La seconde partie du concert propose la même ascension vers les sommets. Au « Pensa a serbarmi » aux ornements langoureux succède la cascade du « Se il fulmine sospendi », dévalée avec aisance. Le programme s’achève sur le « Vo solcando » de l’Artaserse de Bach, composé une trentaine d’années après l’opéra éponyme de Vinci, avec lequel la comparaison est riche d’enseignements : la virtuosité ébourrifante des ornements baroques éclatant à chaque final de l’aria da capo a cédé le pas à une approche plus moderne, où ceux-ci rehaussent régulièrement la ligne de chant de manière plus intégrée, et sans reprises « ad libitum ». Une telle approche convient parfaitement à la voix de Bejun Mehta, dont elle souligne la fluidité, bien relayée par une Akademie für Alte Musik à la belle homogénéité, et déclenchant des applaudissements nourris, aussitôt appuyés par une demande de bis. Bejun Mehta s’exécuta de bonne grâce, nous livrant un autre air de son album pour clore la soirée. Globalement on ne peut que louer le choix du contre-ténor de présenter des airs pleinement adaptés à son registre du moment, qui mettent en relief la fluidité de son timbre ainsi que sa bonne expressivité théâtrale.
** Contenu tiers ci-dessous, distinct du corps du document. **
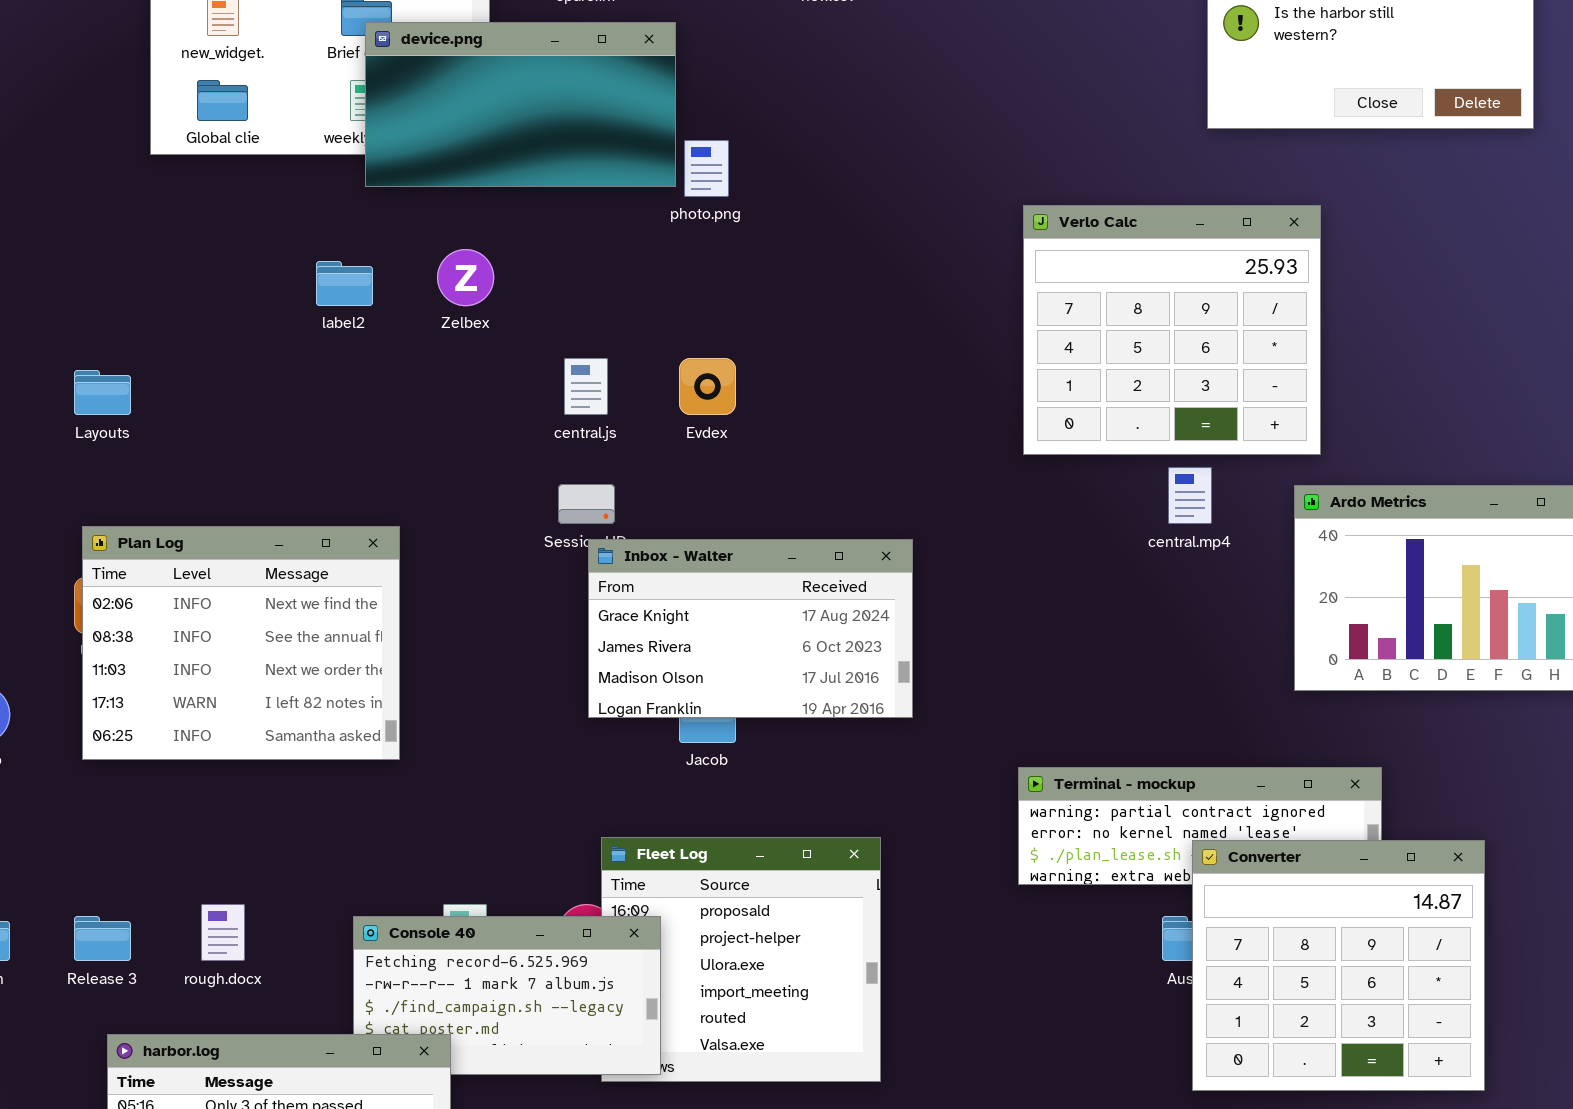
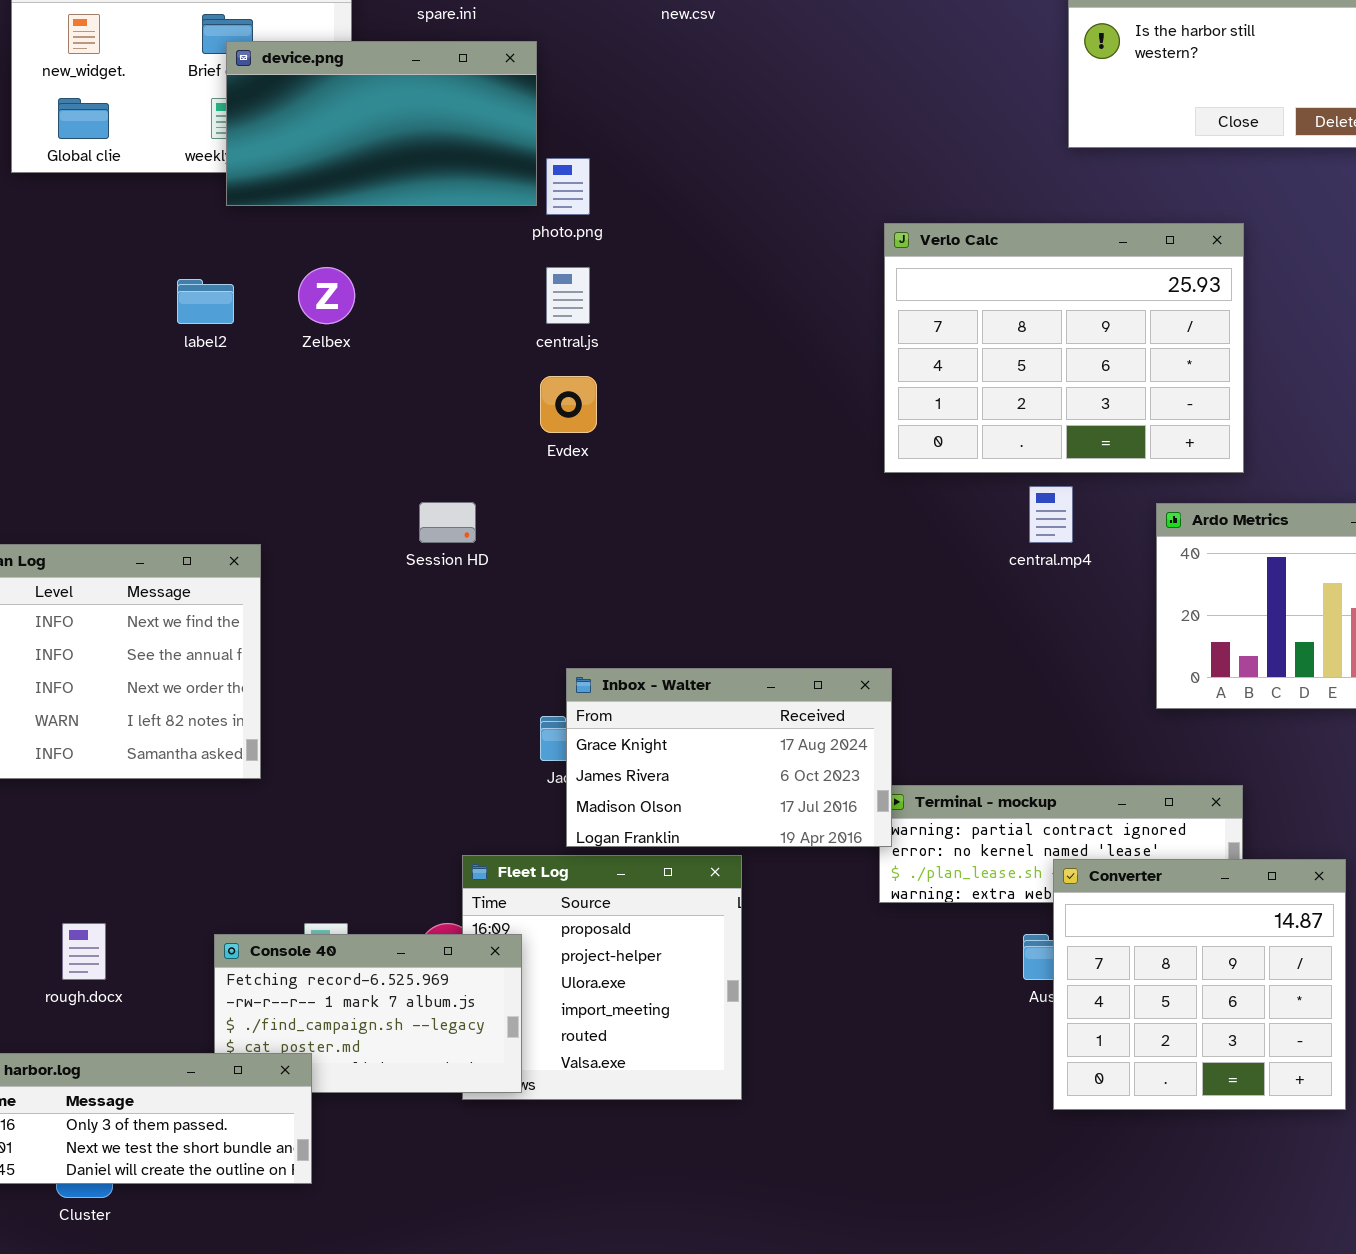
Verlo Calc: [1023,205,1321,455] -> [884,223,1244,473], resized
central.js: [564,358,608,415] -> [546,267,590,324], moved
Inbox - Walter: [588,539,913,718] -> [566,668,892,847], moved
Les parties purement orchestrales du programme mettent en valeur les sonorités claires et pleines de fraîcheur de l’Akademie für Alte Musik Berlin. Sous la conduite attentive du premier violon Bernhard Forck, les attaques de la Symphonie n° 26 de Mozart sont précises, et les instruments affichent une sonorité pleine de rondeur. L’andante est empli d’une moëlleuse retenue, rehaussée du solo virtuose du premier violon et des plaintes des cors. Le dernier mouvement s’achève dans de longs frémissements des cordes. Les intermèdes musicaux de Thamos ont enchanté le public, avec leur ligne mélodique très fluide régulièrement ponctuée de percussions éclatantes appuyées de trompettes. A l’ouverture de la seconde partie du programme, la symphonie en ré majeur de Bach est également longuement applaudie : l’orchestre enveloppe à propos les épanchements un peu pompeux du premier mouvement dans une ligne mélodique dépouillée, délivre un andante savamment rehaussé de l’effet des deux traversos solos, pour mieux faire éclater cuivres et percussions au dernier mouvement. Enfin l’ouverture d’Ezio de Hasse achève de nous convaincre de la belle homogénéité de cette formation, avec des cordes d’une admirable rondeur au premier mouvement, des traversos élégiaques au second, et un presto bien enlevé au finale.